I think the problem relates to convexity and local minima of the loss function, which makes it difficult to converge. However, with your problem as you did set it up, I'm not really sure about the derivative of your loss function, so I've modified your activation function to a sigmoid, so I can apply the log
loss easily.
This is the new predict
,
def predict(self, x):
z = self.W.T.dot(x)
return 1/(1+np.exp(-z))
And this is the loop for the training data, also calculating the loss.
loss = 0
dw = 0
for i in range(d.shape[0]):
x = np.insert(X[i], 0, 1)
y = self.predict(x)
e = d[i] - (1 if y > 0.5 else 0)
total_error += np.abs(e)
dw += self.lr * e * x
loss2add = (-1) * (np.log(y) if d[i] else np.log(1-y))
if np.isinf(loss2add) or np.isnan(loss2add):
loss += 500
else:
loss += loss2add
self.W = self.W + dw
errors += [total_error]
losses += [loss/d.shape[0]]
It converges in 103K epochs, so I hope you believe this behaves similarly to your initial setup.
Then I plot the cost function related to W
. To make it simple, I take 2 values of a known solution, and only change the remaining 1 value.
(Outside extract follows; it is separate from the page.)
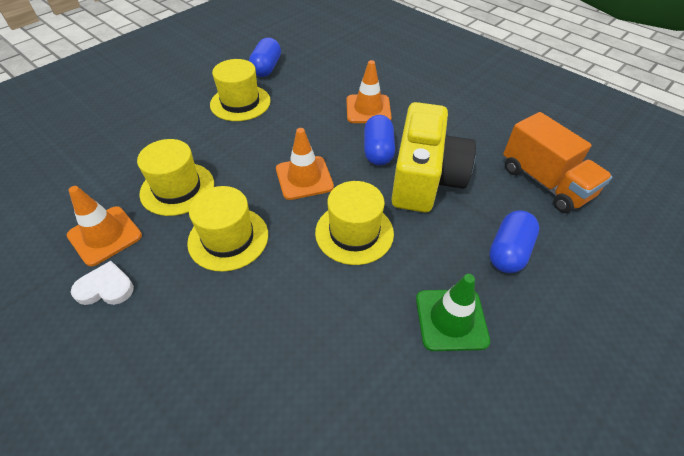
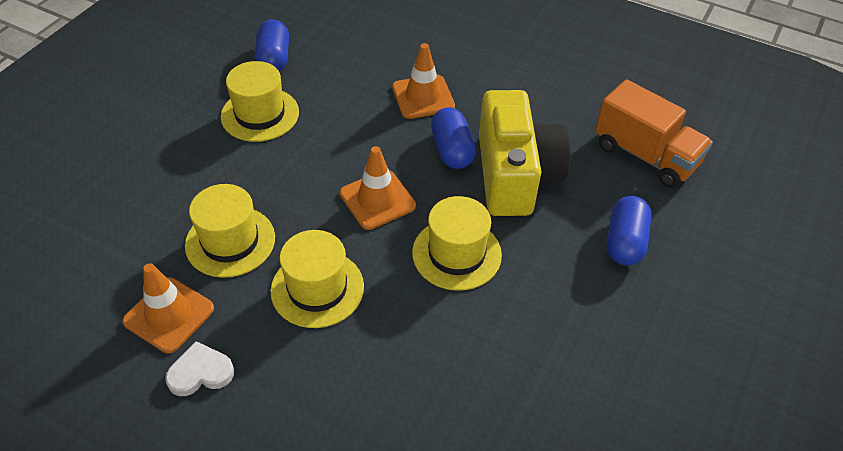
camera: 15 degrees left, 0 degrees up
(451, 319) = (584, 325): green traffic cone -> none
This is the code (could be cleaner I know):
def predict(W, x):
z = W.dot(x)
return 1/(1+np.exp(-z))
trainingSet = np.array([[279.25746446, 162.44072328, 1. ],
[306.23240054, 128.3794866 , 1. ],
[216.67811217, 148.58167262, 1. ],
[223.64431813, 197.75745016, 1. ],
[486.68209275, 96.09115377, 1. ],
[400.71323154, 125.18183395, 1. ],
[288.87299305, 204.52217766, 1. ],
[245.1492875 , 55.75847006, -1. ],
[ 14.95991122, 185.92681911, 1. ],
[393.92908798, 193.40527965, 1. ],
[494.15988362, 179.23456285, 1. ],
[235.59039363, 175.50868526, 1. ],
[423.72071607, 9.50166894, -1. ],
[ 76.52735621, 208.33663341, 1. ],
[495.1492875 , -7.73818431, -1. ]])
X = trainingSet[:, :2]
d = trainingSet[:, -1]
d = np.where(d == -1, 1, 0)
losses = []
ws = []
n_points = 10001
for w1 in np.linspace(-40, 40, n_points):
ws += [w1]
W = np.array([3629., w1, -238.21109877])
loss = 0
for i in range(d.shape[0]):
x = np.insert(X[i], 0, 1)
y = predict(W, x)
loss2add = (-1) * (np.log(y) if d[i] else np.log(1-y))
if np.isinf(loss2add) or np.isnan(loss2add):
loss += 500
else:
loss += loss2add
losses += [loss]
plt.plot(ws, losses)
plt.show()
The solution for w1 is 39.48202635
. Take a look at the loss:
which has some peaks and thus some local minima in which it can get easily stuck.
However if you center the data with
X = scale(X, with_mean=True, with_std=False)
and set the w's to
W = np.array([-550.3, w1, -59.65467824])
you get the following loss function
which has the minimum at the expected area (the solution for w1 is -11.00208344
).
I'd expect a smoother function for the balanced dataset.
Hope it is clearer now!
EDIT after comments
This is the loss function when standarizing -converges in 26 epochs.
(Not centering in this case!)
Solution about 0.7, and the loss is even smoother. It makes sense that standarizing works so well with logistic regression, since it does not saturate the output of the activation function.
For the rest, I don't have anything to add on how to fit these with the theory you mention. I guess the theorem fixes an upper bound, but anyhow no idea. Cheers.